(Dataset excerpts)

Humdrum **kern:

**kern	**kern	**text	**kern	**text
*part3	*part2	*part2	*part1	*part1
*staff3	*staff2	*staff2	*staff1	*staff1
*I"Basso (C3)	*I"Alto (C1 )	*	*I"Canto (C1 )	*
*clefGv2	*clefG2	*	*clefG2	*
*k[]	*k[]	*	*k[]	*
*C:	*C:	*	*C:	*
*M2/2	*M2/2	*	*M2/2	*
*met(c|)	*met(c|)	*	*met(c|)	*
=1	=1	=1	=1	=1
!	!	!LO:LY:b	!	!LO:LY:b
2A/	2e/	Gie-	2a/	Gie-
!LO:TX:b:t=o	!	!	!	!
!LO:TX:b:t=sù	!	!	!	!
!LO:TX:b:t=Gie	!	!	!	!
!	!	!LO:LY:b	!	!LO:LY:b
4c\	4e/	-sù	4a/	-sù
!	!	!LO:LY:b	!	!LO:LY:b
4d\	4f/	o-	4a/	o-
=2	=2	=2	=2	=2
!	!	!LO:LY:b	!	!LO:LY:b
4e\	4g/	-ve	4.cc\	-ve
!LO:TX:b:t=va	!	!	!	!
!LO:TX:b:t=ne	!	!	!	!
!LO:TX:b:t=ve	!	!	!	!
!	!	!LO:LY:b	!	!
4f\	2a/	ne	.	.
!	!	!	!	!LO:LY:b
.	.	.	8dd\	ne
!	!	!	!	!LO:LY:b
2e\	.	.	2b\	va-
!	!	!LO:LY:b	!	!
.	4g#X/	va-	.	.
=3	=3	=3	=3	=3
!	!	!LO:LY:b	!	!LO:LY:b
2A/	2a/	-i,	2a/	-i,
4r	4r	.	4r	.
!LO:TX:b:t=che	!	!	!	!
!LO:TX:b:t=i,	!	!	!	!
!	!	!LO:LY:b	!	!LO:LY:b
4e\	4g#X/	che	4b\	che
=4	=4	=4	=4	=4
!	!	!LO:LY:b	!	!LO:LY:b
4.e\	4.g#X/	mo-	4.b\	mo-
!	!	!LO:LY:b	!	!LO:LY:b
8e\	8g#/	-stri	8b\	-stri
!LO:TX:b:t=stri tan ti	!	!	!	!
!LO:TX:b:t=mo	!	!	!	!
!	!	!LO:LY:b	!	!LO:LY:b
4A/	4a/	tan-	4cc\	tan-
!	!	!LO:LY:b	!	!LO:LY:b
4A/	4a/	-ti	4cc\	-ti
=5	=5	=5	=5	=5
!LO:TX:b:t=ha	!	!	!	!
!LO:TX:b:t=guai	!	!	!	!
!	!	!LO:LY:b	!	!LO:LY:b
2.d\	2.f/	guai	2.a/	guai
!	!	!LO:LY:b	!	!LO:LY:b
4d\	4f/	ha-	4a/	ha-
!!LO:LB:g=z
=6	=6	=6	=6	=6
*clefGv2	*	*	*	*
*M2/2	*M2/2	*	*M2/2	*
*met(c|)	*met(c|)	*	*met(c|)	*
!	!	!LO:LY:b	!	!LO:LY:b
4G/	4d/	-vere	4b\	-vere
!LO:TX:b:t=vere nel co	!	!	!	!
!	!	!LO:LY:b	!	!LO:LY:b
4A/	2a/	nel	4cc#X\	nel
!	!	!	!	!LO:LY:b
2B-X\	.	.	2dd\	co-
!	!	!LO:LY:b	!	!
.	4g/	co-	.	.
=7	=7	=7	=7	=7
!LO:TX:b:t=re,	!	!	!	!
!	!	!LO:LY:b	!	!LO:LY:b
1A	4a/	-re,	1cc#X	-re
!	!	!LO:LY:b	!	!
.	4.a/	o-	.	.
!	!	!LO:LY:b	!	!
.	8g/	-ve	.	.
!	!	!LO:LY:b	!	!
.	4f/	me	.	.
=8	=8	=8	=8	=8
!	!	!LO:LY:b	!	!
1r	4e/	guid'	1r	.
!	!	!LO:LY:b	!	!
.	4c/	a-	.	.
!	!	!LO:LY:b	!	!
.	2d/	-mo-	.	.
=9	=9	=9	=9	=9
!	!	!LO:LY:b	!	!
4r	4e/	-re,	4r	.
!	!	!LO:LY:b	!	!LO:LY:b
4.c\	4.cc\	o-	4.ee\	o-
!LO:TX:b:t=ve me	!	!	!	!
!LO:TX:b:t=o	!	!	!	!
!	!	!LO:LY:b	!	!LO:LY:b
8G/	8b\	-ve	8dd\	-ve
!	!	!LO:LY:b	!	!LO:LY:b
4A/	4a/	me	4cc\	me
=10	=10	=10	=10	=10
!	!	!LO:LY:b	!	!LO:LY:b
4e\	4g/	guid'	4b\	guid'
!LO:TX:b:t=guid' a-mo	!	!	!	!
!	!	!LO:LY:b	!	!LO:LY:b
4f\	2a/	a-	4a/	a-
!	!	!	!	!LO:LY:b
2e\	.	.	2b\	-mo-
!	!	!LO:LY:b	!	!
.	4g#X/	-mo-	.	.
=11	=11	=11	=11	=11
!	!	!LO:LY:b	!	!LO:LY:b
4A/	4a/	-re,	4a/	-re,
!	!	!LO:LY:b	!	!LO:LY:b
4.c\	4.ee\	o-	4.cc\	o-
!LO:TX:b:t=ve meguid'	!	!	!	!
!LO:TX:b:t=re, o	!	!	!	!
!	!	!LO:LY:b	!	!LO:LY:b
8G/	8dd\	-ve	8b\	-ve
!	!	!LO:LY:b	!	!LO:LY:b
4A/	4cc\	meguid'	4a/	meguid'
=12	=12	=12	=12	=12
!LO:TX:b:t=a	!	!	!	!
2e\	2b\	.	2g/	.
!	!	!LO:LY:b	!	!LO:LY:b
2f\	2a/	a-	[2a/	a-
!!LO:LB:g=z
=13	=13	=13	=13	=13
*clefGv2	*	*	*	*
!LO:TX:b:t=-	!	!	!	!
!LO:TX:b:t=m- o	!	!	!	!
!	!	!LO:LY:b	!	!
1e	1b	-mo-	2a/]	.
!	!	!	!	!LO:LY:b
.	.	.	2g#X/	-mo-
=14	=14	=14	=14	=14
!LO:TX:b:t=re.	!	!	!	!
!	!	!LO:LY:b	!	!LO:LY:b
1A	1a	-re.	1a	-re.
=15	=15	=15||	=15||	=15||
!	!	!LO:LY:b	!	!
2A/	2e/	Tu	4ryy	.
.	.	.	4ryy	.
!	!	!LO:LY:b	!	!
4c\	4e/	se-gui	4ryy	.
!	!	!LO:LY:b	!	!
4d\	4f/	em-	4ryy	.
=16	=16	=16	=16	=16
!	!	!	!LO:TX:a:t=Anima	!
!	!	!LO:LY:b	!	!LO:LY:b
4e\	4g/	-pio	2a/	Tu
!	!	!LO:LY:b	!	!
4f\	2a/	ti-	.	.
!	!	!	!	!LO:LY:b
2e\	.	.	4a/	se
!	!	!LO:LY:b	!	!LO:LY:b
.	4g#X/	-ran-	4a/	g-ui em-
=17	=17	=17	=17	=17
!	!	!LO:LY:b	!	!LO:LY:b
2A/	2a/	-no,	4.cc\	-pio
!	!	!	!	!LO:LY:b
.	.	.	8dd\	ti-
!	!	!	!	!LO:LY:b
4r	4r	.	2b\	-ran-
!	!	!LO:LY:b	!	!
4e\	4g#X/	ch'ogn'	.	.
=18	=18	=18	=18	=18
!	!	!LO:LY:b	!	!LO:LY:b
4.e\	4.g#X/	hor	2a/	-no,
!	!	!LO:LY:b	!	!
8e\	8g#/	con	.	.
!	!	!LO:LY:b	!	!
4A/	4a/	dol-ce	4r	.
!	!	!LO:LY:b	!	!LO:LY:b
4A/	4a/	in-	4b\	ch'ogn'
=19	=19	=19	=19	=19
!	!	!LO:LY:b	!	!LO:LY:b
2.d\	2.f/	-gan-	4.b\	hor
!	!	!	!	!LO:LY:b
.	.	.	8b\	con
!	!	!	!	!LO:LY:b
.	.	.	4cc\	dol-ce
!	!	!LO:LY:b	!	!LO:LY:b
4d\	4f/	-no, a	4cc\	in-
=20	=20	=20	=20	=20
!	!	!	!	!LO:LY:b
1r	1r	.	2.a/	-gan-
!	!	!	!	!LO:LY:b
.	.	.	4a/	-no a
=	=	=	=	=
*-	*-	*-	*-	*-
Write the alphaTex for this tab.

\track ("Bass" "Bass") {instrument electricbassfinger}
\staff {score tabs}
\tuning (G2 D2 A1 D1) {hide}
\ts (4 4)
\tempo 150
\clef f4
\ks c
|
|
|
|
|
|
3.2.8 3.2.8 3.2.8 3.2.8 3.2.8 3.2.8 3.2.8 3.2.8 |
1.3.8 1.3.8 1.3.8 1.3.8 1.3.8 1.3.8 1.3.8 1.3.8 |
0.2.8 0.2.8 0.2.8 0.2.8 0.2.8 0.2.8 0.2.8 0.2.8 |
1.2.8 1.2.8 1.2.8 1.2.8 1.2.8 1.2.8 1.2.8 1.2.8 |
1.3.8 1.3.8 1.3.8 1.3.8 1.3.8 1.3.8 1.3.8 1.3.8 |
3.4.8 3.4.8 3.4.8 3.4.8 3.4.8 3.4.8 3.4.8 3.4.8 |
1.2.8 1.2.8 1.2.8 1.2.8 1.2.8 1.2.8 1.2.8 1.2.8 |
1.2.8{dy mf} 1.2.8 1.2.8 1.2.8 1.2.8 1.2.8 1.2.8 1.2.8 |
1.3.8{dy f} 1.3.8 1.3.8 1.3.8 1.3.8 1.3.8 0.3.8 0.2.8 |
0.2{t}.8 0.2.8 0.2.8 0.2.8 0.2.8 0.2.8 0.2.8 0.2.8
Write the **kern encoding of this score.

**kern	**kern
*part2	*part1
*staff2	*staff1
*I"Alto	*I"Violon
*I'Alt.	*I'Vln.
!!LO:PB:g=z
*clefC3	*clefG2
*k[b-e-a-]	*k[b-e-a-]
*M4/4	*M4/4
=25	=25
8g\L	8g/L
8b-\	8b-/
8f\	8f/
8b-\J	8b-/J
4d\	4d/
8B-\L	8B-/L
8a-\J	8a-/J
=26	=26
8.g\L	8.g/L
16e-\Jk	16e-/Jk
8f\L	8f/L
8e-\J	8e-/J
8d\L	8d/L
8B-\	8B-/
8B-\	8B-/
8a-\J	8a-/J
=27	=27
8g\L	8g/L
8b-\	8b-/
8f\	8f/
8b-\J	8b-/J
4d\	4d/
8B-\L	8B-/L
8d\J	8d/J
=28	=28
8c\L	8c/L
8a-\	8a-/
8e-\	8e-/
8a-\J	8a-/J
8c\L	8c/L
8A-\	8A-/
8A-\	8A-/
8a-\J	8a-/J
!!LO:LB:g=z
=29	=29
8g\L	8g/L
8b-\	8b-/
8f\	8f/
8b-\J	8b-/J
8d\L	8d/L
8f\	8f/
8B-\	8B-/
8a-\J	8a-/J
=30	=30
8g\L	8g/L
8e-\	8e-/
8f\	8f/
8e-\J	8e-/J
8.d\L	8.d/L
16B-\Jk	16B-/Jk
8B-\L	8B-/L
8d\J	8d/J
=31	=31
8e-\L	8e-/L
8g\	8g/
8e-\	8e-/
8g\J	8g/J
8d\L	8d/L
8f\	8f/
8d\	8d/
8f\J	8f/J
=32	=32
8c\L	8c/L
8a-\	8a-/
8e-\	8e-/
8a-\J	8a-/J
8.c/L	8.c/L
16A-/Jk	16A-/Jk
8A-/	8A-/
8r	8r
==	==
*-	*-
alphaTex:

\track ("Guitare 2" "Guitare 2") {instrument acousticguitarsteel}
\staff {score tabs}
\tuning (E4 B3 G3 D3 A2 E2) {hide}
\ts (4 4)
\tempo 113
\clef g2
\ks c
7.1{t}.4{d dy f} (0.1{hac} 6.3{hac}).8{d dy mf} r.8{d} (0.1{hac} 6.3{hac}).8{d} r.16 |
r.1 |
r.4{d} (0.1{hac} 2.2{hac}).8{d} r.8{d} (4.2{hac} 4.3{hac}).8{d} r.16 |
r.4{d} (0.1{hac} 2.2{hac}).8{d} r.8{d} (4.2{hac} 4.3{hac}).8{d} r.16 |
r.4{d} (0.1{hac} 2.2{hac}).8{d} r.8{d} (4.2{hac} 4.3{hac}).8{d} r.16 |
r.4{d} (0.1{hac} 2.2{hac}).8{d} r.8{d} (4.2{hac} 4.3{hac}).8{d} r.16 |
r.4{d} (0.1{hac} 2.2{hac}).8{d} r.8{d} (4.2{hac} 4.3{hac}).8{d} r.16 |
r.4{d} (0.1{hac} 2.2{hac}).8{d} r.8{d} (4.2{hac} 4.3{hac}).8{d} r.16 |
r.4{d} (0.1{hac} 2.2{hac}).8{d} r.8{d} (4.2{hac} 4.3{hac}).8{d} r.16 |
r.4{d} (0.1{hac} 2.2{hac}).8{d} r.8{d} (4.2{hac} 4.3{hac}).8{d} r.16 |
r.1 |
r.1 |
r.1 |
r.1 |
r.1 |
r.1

Short exercise
Return every line of the entries above that contains the string "track", matching case exactly.

Solution for this problem
\track ("Bass" "Bass") {instrument electricbassfinger}
\track ("Guitare 2" "Guitare 2") {instrument acousticguitarsteel}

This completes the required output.